Validation isn’t the only thing you can parallelize. Let’s distinguish 3 groups of tasks to run concurrently:

Input processing
Request validation for safety with whitelist check
First LLM call
Metadata extraction
Tools execution
Response processing
Response validation
Response enrichment

Tracing and scoring also deserve their own threads. Langfuse calls are usually quick, but RAGAS is notoriously sluggish, invoking multiple LLM calls and in memory models to compute its metrics. There’s no reason to hold up the user while those statistics churn.

That brings us to the elephant in the room — Python.

The Python Problem

The uncomfortable truth about Python in production AI systems is all AI libraries are made for Python first, but Python is not designed to work in AI systems.

In an LLM application most of the wall‑clock time is spent waiting – for the model, for data, for an MCP calls. In Python, you’re limited by Global Interpreter Lock (GIL), and you must manually start as many workers as available for your CPU to utilize your resources.

Consider this challenge – RAGAS isn’t thread safe. Though it uses asyncio under the hood, it may spin up multiple waiting threads and saturate your CPU even for a single trace. You might not notice it during running a demo for your stakeholders, but even small stress tests will blow up your system. A sensible workaround is to run it simply as an external microservice and call it asynchronously with a task queue. Therefore, your RAGAS service will consume as much traffic as it can handle at the same time, you’ll wait for your scores a little bit longer, but your users won’t wait for it with you.

Then there’s the asynchronous interface itself. Keeping a WebSocket open per chat session or per prompt can quickly exhaust your thread or port limits — particularly in a virtual container that shares network resources. Be aware that your scaling policy should not be based on CPU usage, which is usually quite low, but on the number of open connections in the load balancer.

Language Choice Revisited

You need Python for your libraries (like RAGAS), but you can split them into microservices and experiment with a JVM language like Java for the core app. Ports of libraries are often weaker than their Python originals (see LangChain versus LangChain4J), yet your system will scale far better under heavy I/O.

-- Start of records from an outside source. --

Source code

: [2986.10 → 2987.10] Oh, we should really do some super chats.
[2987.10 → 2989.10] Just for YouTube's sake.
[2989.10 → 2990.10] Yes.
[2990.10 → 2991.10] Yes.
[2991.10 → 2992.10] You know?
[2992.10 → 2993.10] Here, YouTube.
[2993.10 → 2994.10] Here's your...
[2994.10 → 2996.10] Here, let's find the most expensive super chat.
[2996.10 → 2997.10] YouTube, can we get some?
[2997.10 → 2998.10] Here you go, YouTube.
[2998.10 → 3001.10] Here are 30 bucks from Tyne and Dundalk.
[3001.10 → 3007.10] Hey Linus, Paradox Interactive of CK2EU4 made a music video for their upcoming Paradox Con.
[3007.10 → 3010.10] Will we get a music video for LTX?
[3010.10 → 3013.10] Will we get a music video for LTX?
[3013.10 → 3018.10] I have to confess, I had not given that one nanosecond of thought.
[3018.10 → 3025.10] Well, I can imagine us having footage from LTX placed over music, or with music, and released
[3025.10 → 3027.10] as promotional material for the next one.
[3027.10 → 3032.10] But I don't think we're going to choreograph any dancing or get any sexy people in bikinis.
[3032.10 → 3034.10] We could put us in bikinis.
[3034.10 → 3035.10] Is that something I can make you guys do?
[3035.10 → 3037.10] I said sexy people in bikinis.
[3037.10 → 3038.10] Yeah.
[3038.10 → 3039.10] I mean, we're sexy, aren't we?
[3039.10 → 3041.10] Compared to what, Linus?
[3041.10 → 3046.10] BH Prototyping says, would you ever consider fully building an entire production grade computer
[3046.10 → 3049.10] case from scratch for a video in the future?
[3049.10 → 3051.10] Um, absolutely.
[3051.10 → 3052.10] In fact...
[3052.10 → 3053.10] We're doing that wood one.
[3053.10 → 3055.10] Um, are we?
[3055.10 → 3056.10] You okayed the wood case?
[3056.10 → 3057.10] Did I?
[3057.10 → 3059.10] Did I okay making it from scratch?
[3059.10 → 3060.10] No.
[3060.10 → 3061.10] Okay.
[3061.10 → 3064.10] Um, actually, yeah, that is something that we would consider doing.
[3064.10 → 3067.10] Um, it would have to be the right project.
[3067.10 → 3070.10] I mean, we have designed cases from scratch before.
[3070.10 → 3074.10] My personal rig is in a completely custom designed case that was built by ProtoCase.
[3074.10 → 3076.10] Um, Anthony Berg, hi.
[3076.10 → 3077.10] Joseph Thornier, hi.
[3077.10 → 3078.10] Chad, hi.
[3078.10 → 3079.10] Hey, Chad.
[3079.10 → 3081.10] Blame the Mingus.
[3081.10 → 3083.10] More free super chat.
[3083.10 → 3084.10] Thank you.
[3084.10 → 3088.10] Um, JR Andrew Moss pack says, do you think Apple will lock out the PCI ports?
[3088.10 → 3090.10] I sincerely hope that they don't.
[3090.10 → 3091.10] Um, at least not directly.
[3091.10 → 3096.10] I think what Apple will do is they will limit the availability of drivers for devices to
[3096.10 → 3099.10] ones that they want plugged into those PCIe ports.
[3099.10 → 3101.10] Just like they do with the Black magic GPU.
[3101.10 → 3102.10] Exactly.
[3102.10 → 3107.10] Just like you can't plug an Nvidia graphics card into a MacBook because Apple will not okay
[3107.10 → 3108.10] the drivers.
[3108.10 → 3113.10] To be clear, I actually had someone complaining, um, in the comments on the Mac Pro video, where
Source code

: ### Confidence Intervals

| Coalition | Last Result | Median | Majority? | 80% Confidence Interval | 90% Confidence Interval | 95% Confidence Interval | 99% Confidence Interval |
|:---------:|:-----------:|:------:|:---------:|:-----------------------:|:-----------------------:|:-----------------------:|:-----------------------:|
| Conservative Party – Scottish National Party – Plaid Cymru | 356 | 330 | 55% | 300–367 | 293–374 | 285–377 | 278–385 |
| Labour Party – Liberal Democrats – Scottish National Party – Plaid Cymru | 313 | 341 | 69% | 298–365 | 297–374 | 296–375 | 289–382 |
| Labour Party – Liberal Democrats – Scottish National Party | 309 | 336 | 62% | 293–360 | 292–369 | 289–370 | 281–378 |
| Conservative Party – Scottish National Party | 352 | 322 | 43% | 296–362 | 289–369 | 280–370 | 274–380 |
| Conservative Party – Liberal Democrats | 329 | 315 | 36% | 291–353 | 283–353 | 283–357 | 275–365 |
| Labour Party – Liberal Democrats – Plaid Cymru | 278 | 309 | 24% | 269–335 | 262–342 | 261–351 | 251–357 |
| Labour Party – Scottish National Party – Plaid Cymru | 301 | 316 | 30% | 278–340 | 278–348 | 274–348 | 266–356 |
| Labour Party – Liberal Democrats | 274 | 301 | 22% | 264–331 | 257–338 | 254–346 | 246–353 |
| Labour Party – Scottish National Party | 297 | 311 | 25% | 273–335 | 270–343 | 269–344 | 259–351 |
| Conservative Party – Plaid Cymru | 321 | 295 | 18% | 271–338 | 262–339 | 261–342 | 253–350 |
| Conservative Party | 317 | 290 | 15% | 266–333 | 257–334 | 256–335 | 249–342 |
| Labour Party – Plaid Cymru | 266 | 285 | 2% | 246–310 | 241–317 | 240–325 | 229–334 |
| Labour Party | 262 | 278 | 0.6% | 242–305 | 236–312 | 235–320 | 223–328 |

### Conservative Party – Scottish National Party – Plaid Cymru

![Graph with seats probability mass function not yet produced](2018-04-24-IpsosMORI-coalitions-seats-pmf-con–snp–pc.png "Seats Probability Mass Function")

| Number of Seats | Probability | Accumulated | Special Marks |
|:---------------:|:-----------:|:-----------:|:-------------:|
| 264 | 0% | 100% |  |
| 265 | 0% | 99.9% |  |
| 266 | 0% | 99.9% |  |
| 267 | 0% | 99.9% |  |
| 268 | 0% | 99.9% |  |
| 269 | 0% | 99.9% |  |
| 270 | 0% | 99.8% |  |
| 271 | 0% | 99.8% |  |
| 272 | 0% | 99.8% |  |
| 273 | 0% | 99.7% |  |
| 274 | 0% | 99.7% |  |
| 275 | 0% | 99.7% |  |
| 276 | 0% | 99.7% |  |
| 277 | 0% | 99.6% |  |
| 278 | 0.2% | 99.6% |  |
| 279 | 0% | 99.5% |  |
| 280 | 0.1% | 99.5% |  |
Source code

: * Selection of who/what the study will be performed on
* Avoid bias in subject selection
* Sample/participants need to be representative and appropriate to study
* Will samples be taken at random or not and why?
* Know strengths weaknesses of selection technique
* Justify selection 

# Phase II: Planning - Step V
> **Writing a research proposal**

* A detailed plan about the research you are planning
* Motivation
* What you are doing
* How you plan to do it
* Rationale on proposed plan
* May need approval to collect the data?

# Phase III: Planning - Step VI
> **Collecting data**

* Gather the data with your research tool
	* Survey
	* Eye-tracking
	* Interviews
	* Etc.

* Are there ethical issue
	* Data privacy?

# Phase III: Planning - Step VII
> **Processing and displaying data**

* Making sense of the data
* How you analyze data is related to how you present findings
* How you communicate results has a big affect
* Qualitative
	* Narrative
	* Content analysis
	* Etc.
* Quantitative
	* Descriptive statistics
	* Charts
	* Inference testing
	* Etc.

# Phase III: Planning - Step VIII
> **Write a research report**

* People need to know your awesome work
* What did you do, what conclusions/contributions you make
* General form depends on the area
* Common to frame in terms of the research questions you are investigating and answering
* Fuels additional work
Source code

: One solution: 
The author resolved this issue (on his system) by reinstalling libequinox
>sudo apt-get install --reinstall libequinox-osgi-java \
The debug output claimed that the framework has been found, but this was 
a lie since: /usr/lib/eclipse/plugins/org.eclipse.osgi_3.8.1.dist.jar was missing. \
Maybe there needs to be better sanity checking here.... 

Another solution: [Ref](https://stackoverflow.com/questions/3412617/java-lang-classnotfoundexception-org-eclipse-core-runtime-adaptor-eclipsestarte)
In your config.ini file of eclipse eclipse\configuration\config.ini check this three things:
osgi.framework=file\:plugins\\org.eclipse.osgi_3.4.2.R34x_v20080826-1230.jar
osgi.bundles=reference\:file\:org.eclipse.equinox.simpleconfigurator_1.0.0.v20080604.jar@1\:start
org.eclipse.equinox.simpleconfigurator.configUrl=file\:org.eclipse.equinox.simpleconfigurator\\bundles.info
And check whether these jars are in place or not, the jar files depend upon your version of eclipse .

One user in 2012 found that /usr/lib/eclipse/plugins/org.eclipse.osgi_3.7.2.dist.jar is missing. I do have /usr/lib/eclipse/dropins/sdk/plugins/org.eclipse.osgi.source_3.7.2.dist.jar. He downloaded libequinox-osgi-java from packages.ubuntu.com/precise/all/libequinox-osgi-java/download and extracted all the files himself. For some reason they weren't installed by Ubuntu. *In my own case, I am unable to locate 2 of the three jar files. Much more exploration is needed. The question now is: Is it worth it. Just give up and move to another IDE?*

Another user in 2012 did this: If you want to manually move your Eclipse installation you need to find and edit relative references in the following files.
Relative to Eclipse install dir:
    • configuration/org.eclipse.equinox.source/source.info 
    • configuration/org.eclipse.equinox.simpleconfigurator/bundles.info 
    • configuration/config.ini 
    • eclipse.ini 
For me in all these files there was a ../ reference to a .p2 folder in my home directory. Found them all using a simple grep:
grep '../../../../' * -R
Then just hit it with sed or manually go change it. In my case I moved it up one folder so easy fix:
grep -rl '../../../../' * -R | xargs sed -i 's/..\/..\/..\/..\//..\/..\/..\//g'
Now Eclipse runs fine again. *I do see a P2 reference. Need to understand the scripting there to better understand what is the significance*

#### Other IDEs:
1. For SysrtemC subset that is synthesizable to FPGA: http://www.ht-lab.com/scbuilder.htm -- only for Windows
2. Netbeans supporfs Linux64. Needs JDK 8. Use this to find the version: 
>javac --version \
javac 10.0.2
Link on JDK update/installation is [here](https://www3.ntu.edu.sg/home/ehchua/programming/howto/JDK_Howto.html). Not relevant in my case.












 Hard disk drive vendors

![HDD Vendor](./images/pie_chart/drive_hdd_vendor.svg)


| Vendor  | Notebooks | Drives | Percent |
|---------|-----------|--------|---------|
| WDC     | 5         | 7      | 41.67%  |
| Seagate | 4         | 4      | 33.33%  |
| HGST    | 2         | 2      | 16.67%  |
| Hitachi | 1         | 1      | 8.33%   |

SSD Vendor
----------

At the end it’s your choice to pick an easier implementation or a more robust application.

The Road Ahead

Have we eliminated all risks? Hardly. But you now have a solid foundation for building a production-grade assistant that scales. Next comes prompt engineering, data ingestion, tool selection, UI design, feedback collection, monitoring (beyond tracing) and more.

Building a chatbot prototype is easy. Building a production-ready AI assistant that can handle real users, scale reliably, and provide consistent value is an entirely different challenge. The gap between “it works on my machine” and “it serves thousands of users reliably” is filled with architectural decisions, performance optimizations, and operational considerations that are easy to overlook in the excitement of getting your first LLM call working.

Start with the prototype but plan for production from day one. Your users, your ops team and at the end your stakeholders – will thank you.

As AC/DC might put it: it’s a long way to the top if you want to… build an AI assistant.